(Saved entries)
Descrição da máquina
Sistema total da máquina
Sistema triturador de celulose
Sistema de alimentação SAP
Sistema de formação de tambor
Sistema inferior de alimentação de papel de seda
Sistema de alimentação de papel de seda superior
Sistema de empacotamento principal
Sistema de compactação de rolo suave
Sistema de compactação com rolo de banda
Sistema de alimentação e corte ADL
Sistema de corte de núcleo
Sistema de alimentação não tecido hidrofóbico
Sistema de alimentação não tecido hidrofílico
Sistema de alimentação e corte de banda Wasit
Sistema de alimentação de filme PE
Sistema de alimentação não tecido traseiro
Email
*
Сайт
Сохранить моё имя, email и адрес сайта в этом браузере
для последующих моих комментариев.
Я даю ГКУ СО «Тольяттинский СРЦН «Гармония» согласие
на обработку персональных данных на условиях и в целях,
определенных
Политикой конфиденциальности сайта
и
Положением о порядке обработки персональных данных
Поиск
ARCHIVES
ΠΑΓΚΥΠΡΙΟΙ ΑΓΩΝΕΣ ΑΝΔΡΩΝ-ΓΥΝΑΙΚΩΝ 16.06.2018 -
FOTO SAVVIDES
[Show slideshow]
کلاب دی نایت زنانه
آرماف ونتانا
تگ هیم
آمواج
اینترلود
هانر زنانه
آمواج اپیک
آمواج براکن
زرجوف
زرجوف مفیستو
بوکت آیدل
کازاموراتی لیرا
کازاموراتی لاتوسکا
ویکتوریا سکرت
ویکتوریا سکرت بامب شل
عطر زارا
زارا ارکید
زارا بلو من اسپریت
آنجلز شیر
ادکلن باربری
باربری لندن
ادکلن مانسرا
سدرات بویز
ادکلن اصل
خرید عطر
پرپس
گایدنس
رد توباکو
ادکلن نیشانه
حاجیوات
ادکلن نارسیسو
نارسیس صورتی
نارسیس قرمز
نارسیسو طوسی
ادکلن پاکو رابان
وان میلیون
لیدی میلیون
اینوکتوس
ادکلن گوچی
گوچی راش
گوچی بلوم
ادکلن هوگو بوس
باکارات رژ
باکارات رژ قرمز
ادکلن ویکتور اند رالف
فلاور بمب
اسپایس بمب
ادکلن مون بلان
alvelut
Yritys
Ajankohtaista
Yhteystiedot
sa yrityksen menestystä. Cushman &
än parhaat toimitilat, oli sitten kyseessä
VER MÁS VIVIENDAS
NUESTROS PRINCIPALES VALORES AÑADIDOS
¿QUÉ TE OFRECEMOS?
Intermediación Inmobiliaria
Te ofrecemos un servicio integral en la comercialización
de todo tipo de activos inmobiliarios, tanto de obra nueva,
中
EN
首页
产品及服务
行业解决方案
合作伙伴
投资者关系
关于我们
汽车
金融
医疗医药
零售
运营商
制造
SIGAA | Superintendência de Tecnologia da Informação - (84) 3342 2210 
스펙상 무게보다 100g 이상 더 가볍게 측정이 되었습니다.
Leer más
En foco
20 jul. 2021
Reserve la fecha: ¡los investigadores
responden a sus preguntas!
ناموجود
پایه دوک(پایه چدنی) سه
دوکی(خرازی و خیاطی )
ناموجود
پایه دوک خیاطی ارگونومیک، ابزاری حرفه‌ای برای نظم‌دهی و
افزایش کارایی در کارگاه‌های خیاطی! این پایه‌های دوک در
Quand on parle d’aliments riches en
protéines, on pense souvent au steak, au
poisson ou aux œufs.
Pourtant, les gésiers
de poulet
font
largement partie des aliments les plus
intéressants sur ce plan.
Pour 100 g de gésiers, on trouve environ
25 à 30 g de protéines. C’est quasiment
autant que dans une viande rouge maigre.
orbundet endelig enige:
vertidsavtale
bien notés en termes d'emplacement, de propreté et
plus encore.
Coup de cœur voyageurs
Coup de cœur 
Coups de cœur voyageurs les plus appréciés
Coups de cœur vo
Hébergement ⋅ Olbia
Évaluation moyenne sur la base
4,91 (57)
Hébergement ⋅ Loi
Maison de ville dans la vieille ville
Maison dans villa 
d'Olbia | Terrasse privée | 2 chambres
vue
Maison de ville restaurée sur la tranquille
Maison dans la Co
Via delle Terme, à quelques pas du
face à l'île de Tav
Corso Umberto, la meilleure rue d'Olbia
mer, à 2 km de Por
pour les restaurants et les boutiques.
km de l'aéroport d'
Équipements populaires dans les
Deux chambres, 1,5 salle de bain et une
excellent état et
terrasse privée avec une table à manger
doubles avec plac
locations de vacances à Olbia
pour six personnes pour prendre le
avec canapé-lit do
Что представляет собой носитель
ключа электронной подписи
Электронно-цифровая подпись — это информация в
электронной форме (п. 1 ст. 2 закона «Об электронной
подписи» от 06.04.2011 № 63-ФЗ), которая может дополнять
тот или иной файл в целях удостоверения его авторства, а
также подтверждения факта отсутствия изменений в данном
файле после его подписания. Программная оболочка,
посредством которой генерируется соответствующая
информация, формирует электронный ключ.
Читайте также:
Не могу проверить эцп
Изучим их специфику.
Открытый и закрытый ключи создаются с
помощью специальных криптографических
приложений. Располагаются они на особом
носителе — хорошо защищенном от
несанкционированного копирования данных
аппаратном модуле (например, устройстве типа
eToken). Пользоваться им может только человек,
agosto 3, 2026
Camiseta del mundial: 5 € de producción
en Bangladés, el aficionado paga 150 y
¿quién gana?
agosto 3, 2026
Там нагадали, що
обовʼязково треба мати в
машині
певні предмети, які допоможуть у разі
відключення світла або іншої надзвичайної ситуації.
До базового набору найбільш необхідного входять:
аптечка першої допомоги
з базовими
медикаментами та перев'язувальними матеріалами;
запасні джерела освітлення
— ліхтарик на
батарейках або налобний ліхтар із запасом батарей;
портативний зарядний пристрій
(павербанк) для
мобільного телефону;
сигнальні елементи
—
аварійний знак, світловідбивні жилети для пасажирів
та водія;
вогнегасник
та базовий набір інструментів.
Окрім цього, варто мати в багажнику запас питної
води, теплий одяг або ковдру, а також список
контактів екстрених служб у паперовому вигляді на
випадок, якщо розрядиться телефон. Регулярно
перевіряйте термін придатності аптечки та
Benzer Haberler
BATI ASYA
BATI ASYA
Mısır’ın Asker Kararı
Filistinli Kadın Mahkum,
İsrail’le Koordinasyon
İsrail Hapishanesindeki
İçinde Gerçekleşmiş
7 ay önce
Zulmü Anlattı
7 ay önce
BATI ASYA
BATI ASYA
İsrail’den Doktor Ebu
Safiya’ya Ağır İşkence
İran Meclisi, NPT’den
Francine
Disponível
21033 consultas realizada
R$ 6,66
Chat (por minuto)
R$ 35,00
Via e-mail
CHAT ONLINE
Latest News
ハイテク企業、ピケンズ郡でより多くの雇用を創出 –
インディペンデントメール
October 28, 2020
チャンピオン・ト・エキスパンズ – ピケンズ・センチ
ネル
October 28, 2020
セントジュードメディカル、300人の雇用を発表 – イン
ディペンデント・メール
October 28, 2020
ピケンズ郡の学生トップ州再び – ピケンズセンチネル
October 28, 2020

▶ **JOB ITEM**
Exactly as they stand above, repeat all the records.

▶ **OUTPUT OF THE TASK**
Descrição da máquina
Sistema total da máquina
Sistema triturador de celulose
Sistema de alimentação SAP
Sistema de formação de tambor
Sistema inferior de alimentação de papel de seda
Sistema de alimentação de papel de seda superior
Sistema de empacotamento principal
Sistema de compactação de rolo suave
Sistema de compactação com rolo de banda
Sistema de alimentação e corte ADL
Sistema de corte de núcleo
Sistema de alimentação não tecido hidrofóbico
Sistema de alimentação não tecido hidrofílico
Sistema de alimentação e corte de banda Wasit
Sistema de alimentação de filme PE
Sistema de alimentação não tecido traseiro
Email
*
Сайт
Сохранить моё имя, email и адрес сайта в этом браузере
для последующих моих комментариев.
Я даю ГКУ СО «Тольяттинский СРЦН «Гармония» согласие
на обработку персональных данных на условиях и в целях,
определенных
Политикой конфиденциальности сайта
и
Положением о порядке обработки персональных данных
Поиск
ARCHIVES
ΠΑΓΚΥΠΡΙΟΙ ΑΓΩΝΕΣ ΑΝΔΡΩΝ-ΓΥΝΑΙΚΩΝ 16.06.2018 -
FOTO SAVVIDES
[Show slideshow]
کلاب دی نایت زنانه
آرماف ونتانا
تگ هیم
آمواج
اینترلود
هانر زنانه
آمواج اپیک
آمواج براکن
زرجوف
زرجوف مفیستو
بوکت آیدل
کازاموراتی لیرا
کازاموراتی لاتوسکا
ویکتوریا سکرت
ویکتوریا سکرت بامب شل
عطر زارا
زارا ارکید
زارا بلو من اسپریت
آنجلز شیر
ادکلن باربری
باربری لندن
ادکلن مانسرا
سدرات بویز
ادکلن اصل
خرید عطر
پرپس
گایدنس
رد توباکو
ادکلن نیشانه
حاجیوات
ادکلن نارسیسو
نارسیس صورتی
نارسیس قرمز
نارسیسو طوسی
ادکلن پاکو رابان
وان میلیون
لیدی میلیون
اینوکتوس
ادکلن گوچی
گوچی راش
گوچی بلوم
ادکلن هوگو بوس
باکارات رژ
باکارات رژ قرمز
ادکلن ویکتور اند رالف
فلاور بمب
اسپایس بمب
ادکلن مون بلان
alvelut
Yritys
Ajankohtaista
Yhteystiedot
sa yrityksen menestystä. Cushman &
än parhaat toimitilat, oli sitten kyseessä
VER MÁS VIVIENDAS
NUESTROS PRINCIPALES VALORES AÑADIDOS
¿QUÉ TE OFRECEMOS?
Intermediación Inmobiliaria
Te ofrecemos un servicio integral en la comercialización
de todo tipo de activos inmobiliarios, tanto de obra nueva,
中
EN
首页
产品及服务
行业解决方案
合作伙伴
投资者关系
关于我们
汽车
金融
医疗医药
零售
运营商
制造
SIGAA | Superintendência de Tecnologia da Informação - (84) 3342 2210 
스펙상 무게보다 100g 이상 더 가볍게 측정이 되었습니다.
Leer más
En foco
20 jul. 2021
Reserve la fecha: ¡los investigadores
responden a sus preguntas!
ناموجود
پایه دوک(پایه چدنی) سه
دوکی(خرازی و خیاطی )
ناموجود
پایه دوک خیاطی ارگونومیک، ابزاری حرفه‌ای برای نظم‌دهی و
افزایش کارایی در کارگاه‌های خیاطی! این پایه‌های دوک در
Quand on parle d’aliments riches en
protéines, on pense souvent au steak, au
poisson ou aux œufs.
Pourtant, les gésiers
de poulet
font
largement partie des aliments les plus
intéressants sur ce plan.
Pour 100 g de gésiers, on trouve environ
25 à 30 g de protéines. C’est quasiment
autant que dans une viande rouge maigre.
orbundet endelig enige:
vertidsavtale
bien notés en termes d'emplacement, de propreté et
plus encore.
Coup de cœur voyageurs
Coup de cœur 
Coups de cœur voyageurs les plus appréciés
Coups de cœur vo
Hébergement ⋅ Olbia
Évaluation moyenne sur la base
4,91 (57)
Hébergement ⋅ Loi
Maison de ville dans la vieille ville
Maison dans villa 
d'Olbia | Terrasse privée | 2 chambres
vue
Maison de ville restaurée sur la tranquille
Maison dans la Co
Via delle Terme, à quelques pas du
face à l'île de Tav
Corso Umberto, la meilleure rue d'Olbia
mer, à 2 km de Por
pour les restaurants et les boutiques.
km de l'aéroport d'
Équipements populaires dans les
Deux chambres, 1,5 salle de bain et une
excellent état et
terrasse privée avec une table à manger
doubles avec plac
locations de vacances à Olbia
pour six personnes pour prendre le
avec canapé-lit do
Что представляет собой носитель
ключа электронной подписи
Электронно-цифровая подпись — это информация в
электронной форме (п. 1 ст. 2 закона «Об электронной
подписи» от 06.04.2011 № 63-ФЗ), которая может дополнять
тот или иной файл в целях удостоверения его авторства, а
также подтверждения факта отсутствия изменений в данном
файле после его подписания. Программная оболочка,
посредством которой генерируется соответствующая
информация, формирует электронный ключ.
Читайте также:
Не могу проверить эцп
Изучим их специфику.
Открытый и закрытый ключи создаются с
помощью специальных криптографических
приложений. Располагаются они на особом
носителе — хорошо защищенном от
несанкционированного копирования данных
аппаратном модуле (например, устройстве типа
eToken). Пользоваться им может только человек,
agosto 3, 2026
Camiseta del mundial: 5 € de producción
en Bangladés, el aficionado paga 150 y
¿quién gana?
agosto 3, 2026
Там нагадали, що
обовʼязково треба мати в
машині
певні предмети, які допоможуть у разі
відключення світла або іншої надзвичайної ситуації.
До базового набору найбільш необхідного входять:
аптечка першої допомоги
з базовими
медикаментами та перев'язувальними матеріалами;
запасні джерела освітлення
— ліхтарик на
батарейках або налобний ліхтар із запасом батарей;
портативний зарядний пристрій
(павербанк) для
мобільного телефону;
сигнальні елементи
—
аварійний знак, світловідбивні жилети для пасажирів
та водія;
вогнегасник
та базовий набір інструментів.
Окрім цього, варто мати в багажнику запас питної
води, теплий одяг або ковдру, а також список
контактів екстрених служб у паперовому вигляді на
випадок, якщо розрядиться телефон. Регулярно
перевіряйте термін придатності аптечки та
Benzer Haberler
BATI ASYA
BATI ASYA
Mısır’ın Asker Kararı
Filistinli Kadın Mahkum,
İsrail’le Koordinasyon
İsrail Hapishanesindeki
İçinde Gerçekleşmiş
7 ay önce
Zulmü Anlattı
7 ay önce
BATI ASYA
BATI ASYA
İsrail’den Doktor Ebu
Safiya’ya Ağır İşkence
İran Meclisi, NPT’den
Francine
Disponível
21033 consultas realizada
R$ 6,66
Chat (por minuto)
R$ 35,00
Via e-mail
CHAT ONLINE
Latest News
ハイテク企業、ピケンズ郡でより多くの雇用を創出 –
インディペンデントメール
October 28, 2020
チャンピオン・ト・エキスパンズ – ピケンズ・センチ
ネル
October 28, 2020
セントジュードメディカル、300人の雇用を発表 – イン
ディペンデント・メール
October 28, 2020
ピケンズ郡の学生トップ州再び – ピケンズセンチネル
October 28, 2020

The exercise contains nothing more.